Dataset entries
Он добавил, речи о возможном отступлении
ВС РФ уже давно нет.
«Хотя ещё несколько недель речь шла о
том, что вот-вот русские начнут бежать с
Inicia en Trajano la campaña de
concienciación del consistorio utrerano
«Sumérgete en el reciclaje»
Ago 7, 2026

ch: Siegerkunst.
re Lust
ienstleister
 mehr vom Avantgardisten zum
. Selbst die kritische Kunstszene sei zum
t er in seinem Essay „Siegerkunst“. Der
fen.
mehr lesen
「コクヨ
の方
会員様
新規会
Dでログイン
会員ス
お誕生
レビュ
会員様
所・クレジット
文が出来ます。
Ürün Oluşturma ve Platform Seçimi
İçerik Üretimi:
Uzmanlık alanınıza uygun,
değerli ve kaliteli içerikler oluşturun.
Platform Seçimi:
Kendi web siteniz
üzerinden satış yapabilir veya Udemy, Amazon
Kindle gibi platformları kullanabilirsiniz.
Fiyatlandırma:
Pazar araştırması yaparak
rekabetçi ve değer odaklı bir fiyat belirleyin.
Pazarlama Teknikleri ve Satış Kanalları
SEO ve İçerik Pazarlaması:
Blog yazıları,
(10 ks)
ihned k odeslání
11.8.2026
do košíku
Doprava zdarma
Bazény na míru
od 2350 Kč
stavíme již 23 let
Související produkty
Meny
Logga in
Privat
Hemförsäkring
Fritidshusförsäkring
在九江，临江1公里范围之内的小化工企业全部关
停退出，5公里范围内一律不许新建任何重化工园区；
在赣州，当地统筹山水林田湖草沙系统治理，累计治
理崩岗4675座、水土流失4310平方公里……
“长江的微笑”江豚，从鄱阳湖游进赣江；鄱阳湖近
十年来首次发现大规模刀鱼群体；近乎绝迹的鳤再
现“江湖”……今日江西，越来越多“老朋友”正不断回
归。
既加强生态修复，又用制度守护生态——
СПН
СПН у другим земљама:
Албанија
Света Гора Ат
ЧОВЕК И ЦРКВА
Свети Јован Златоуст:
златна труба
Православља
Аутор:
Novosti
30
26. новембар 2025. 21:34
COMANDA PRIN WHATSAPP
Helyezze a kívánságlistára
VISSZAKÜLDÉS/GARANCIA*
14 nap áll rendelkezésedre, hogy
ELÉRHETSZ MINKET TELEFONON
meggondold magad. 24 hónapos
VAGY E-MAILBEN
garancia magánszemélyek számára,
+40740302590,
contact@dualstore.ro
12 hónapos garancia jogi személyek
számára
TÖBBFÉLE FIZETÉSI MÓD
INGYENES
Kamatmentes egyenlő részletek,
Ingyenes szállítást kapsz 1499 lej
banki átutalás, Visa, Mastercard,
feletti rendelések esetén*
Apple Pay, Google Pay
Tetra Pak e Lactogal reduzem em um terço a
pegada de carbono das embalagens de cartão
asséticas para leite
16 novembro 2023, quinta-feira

TASK PROMPT - The records above must be transcribed without a single omission.

ANSWER TO THE PROBLEM -
Он добавил, речи о возможном отступлении
ВС РФ уже давно нет.
«Хотя ещё несколько недель речь шла о
том, что вот-вот русские начнут бежать с
Inicia en Trajano la campaña de
concienciación del consistorio utrerano
«Sumérgete en el reciclaje»
Ago 7, 2026

ch: Siegerkunst.
re Lust
ienstleister
 mehr vom Avantgardisten zum
. Selbst die kritische Kunstszene sei zum
t er in seinem Essay „Siegerkunst“. Der
fen.
mehr lesen
「コクヨ
の方
会員様
新規会
Dでログイン
会員ス
お誕生
レビュ
会員様
所・クレジット
文が出来ます。
Ürün Oluşturma ve Platform Seçimi
İçerik Üretimi:
Uzmanlık alanınıza uygun,
değerli ve kaliteli içerikler oluşturun.
Platform Seçimi:
Kendi web siteniz
üzerinden satış yapabilir veya Udemy, Amazon
Kindle gibi platformları kullanabilirsiniz.
Fiyatlandırma:
Pazar araştırması yaparak
rekabetçi ve değer odaklı bir fiyat belirleyin.
Pazarlama Teknikleri ve Satış Kanalları
SEO ve İçerik Pazarlaması:
Blog yazıları,
(10 ks)
ihned k odeslání
11.8.2026
do košíku
Doprava zdarma
Bazény na míru
od 2350 Kč
stavíme již 23 let
Související produkty
Meny
Logga in
Privat
Hemförsäkring
Fritidshusförsäkring
在九江，临江1公里范围之内的小化工企业全部关
停退出，5公里范围内一律不许新建任何重化工园区；
在赣州，当地统筹山水林田湖草沙系统治理，累计治
理崩岗4675座、水土流失4310平方公里……
“长江的微笑”江豚，从鄱阳湖游进赣江；鄱阳湖近
十年来首次发现大规模刀鱼群体；近乎绝迹的鳤再
现“江湖”……今日江西，越来越多“老朋友”正不断回
归。
既加强生态修复，又用制度守护生态——
СПН
СПН у другим земљама:
Албанија
Света Гора Ат
ЧОВЕК И ЦРКВА
Свети Јован Златоуст:
златна труба
Православља
Аутор:
Novosti
30
26. новембар 2025. 21:34
COMANDA PRIN WHATSAPP
Helyezze a kívánságlistára
VISSZAKÜLDÉS/GARANCIA*
14 nap áll rendelkezésedre, hogy
ELÉRHETSZ MINKET TELEFONON
meggondold magad. 24 hónapos
VAGY E-MAILBEN
garancia magánszemélyek számára,
+40740302590,
contact@dualstore.ro
12 hónapos garancia jogi személyek
számára
TÖBBFÉLE FIZETÉSI MÓD
INGYENES
Kamatmentes egyenlő részletek,
Ingyenes szállítást kapsz 1499 lej
banki átutalás, Visa, Mastercard,
feletti rendelések esetén*
Apple Pay, Google Pay
Tetra Pak e Lactogal reduzem em um terço a
pegada de carbono das embalagens de cartão
asséticas para leite
16 novembro 2023, quinta-feira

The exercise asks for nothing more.